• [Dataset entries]
• • • •
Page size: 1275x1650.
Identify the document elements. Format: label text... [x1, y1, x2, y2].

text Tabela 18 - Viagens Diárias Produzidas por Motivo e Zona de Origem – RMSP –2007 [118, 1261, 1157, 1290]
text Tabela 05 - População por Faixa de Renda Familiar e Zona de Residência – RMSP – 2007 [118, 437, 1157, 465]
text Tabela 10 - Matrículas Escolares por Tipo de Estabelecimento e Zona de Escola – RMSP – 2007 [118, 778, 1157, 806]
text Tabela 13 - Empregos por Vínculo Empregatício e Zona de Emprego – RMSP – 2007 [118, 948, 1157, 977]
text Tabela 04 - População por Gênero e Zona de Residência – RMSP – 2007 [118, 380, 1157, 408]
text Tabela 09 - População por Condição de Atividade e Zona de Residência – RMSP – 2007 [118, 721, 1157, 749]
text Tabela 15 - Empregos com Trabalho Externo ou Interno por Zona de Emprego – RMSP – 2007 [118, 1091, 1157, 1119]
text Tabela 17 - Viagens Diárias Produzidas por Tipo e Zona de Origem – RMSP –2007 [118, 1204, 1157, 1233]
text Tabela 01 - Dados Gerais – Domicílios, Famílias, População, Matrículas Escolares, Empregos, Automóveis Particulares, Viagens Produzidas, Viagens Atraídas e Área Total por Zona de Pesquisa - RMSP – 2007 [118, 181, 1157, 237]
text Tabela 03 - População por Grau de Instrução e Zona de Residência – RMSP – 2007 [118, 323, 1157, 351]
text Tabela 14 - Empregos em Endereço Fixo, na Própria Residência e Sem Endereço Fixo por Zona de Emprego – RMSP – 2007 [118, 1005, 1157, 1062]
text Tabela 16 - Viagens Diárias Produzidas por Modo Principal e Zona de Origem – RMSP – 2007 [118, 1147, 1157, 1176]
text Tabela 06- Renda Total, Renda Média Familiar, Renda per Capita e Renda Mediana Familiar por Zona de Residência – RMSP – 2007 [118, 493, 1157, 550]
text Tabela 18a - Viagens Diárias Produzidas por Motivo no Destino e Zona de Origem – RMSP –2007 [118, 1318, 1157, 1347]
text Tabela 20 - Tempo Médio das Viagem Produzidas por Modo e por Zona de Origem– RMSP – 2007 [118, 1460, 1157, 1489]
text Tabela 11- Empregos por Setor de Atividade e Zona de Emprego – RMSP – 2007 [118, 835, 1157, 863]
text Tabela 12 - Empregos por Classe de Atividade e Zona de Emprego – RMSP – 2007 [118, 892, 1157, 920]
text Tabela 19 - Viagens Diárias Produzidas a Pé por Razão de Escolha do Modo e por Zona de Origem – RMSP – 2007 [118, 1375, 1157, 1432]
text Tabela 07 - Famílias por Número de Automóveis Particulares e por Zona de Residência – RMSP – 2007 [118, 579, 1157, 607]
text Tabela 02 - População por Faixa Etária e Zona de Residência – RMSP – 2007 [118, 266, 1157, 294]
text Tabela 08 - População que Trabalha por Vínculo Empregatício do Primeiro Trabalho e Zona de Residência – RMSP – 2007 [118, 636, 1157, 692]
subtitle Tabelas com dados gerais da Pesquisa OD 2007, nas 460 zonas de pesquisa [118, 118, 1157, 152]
• • • •
• [What the exercise asks]
Whichever lines of the records above hold the word "Renda" should all be copied out.

• [Problem solution]
text Tabela 05 - População por Faixa de Renda Familiar e Zona de Residência – RMSP – 2007 [118, 437, 1157, 465]
text Tabela 06- Renda Total, Renda Média Familiar, Renda per Capita e Renda Mediana Familiar por Zona de Residência – RMSP – 2007 [118, 493, 1157, 550]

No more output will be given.